Here are the detailed steps:
Create a frequency map: Iterate through the given array and count the frequency of each element. Store this information in a frequency map, where the keys represent the elements, and the values represent their frequencies.
Build a heap: Initialize an empty min-heap. Iterate through the frequency map and insert each element-frequency pair into the heap. Since it is a min-heap, the element with the lowest frequency will be at the root.
Maintain the heap size: While inserting elements into the heap, if the size exceeds K, remove the element with the lowest frequency (root of the min-heap).
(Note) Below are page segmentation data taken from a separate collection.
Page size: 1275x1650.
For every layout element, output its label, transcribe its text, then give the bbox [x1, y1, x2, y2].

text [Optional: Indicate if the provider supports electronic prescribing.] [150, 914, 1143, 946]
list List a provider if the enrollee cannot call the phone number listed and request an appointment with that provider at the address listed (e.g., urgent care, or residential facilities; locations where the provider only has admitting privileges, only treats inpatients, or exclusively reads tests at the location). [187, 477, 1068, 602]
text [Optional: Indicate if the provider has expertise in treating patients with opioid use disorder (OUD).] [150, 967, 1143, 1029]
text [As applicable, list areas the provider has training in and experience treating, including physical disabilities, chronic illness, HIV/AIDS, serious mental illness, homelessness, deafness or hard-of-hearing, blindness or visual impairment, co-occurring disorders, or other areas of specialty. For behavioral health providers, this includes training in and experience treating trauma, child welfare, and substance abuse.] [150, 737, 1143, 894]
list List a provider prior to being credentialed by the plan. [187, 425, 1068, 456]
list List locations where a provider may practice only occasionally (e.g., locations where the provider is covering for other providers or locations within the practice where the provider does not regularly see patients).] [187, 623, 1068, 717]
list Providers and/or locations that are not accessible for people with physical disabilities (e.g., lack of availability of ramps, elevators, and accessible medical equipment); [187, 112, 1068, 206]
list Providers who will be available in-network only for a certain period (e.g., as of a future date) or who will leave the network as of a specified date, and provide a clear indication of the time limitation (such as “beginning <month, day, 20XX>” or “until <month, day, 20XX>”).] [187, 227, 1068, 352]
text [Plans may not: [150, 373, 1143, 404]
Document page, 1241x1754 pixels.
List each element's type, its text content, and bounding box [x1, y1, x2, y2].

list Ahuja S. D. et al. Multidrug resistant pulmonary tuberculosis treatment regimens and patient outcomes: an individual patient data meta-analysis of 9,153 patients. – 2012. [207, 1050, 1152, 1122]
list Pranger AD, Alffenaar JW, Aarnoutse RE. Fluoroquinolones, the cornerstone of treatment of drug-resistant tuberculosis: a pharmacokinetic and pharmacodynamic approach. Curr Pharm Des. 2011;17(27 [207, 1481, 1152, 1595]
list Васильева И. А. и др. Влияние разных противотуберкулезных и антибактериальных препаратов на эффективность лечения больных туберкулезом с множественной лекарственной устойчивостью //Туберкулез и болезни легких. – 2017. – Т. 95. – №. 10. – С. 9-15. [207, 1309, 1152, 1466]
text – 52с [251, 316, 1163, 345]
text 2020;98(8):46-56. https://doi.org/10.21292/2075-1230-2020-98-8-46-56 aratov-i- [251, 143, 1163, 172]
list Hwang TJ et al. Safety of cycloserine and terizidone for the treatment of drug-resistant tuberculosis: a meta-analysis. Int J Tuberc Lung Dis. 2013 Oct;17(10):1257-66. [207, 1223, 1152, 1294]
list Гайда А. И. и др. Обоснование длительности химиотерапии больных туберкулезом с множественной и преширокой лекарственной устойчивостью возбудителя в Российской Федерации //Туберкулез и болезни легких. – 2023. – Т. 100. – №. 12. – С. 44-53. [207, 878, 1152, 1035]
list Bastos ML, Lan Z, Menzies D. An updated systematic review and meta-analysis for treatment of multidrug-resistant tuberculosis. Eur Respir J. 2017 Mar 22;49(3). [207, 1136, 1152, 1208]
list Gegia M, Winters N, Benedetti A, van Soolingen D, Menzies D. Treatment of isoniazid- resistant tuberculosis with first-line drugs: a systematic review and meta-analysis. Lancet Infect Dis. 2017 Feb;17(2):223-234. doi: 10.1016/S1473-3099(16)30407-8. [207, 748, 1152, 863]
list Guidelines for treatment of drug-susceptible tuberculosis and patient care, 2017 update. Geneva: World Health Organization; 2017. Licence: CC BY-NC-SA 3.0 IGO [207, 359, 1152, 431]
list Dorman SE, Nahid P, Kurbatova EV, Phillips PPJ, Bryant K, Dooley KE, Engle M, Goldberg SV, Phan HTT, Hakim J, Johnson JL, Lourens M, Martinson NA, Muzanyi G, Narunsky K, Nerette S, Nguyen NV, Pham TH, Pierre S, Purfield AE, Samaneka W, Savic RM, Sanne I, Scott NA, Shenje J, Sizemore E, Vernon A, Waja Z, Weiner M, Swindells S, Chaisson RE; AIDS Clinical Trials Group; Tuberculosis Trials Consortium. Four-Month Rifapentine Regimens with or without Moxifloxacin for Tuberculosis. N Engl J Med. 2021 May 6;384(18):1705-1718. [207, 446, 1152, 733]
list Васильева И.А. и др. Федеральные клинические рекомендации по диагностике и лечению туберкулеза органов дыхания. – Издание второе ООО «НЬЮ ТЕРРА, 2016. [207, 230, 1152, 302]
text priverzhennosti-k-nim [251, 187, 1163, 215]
This ensures that the heap always contains the K most frequent elements.
Extract the top K elements: After processing all the elements in the frequency map, the min-heap will contain the K most frequent elements. Extract these elements from the heap in descending order of frequency. To do this, perform K extract-min operations on the heap, each time adding the extracted element to the result list.
Return the result: Return the list of K most frequent elements obtained in the previous step.
Solution
Solve it here
public class Solution {
public int[] topKFrequent(int[] nums, int k) {
// Count the frequency of each number
Map<Integer, Integer> freqMap = new HashMap<>();
for (int num : nums) {
freqMap.put(num, freqMap.getOrDefault(num, 0) + 1);
}
// Create a min heap to store the top K frequent elements
PriorityQueue<Integer> minHeap = new PriorityQueue<>((a, b) -> freqMap.get(a) - freqMap.get(b));
// Iterate over the numbers and maintain the size of the heap to be K
for (int num : freqMap.keySet()) {
minHeap.offer(num);
if (minHeap.size() > k) {
minHeap.poll();
}
}
// Convert the heap to an array
int[] result = new int[k];
int index = 0;
while (!minHeap.isEmpty()) {
result[index++] = minHeap.poll();
}
return result;
}
}
Time and space complexity
Time Complexity: The time complexity of this approach is O(N log K), where N is the number of elements in the array. Constructing the frequency map takes O(N) time, and inserting and extracting elements from the min-heap take O(log K) time each. Since we perform these operations N times, the overall time complexity is O(N log K).
Space Complexity: The space complexity is O(N) to store the frequency map and O(K) for the min-heap, resulting in a total space complexity of O(N + K). One could also approximate it to O(N) since K is usually much smaller than N.